----- Data provided

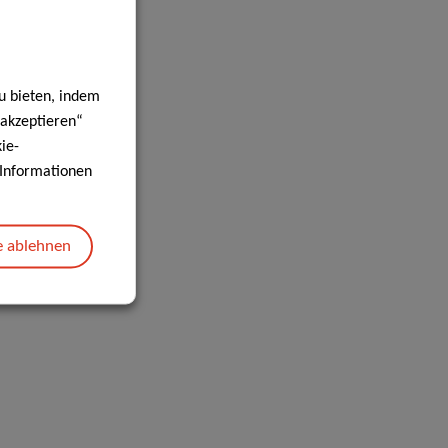
u bieten, indem
 akzeptieren“
ie-
e Informationen
e ablehnen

----------

## What you should do
Reproduce the data word for word; no pictures.

## Response
u bieten, indem
 akzeptieren“
ie-
e Informationen
e ablehnen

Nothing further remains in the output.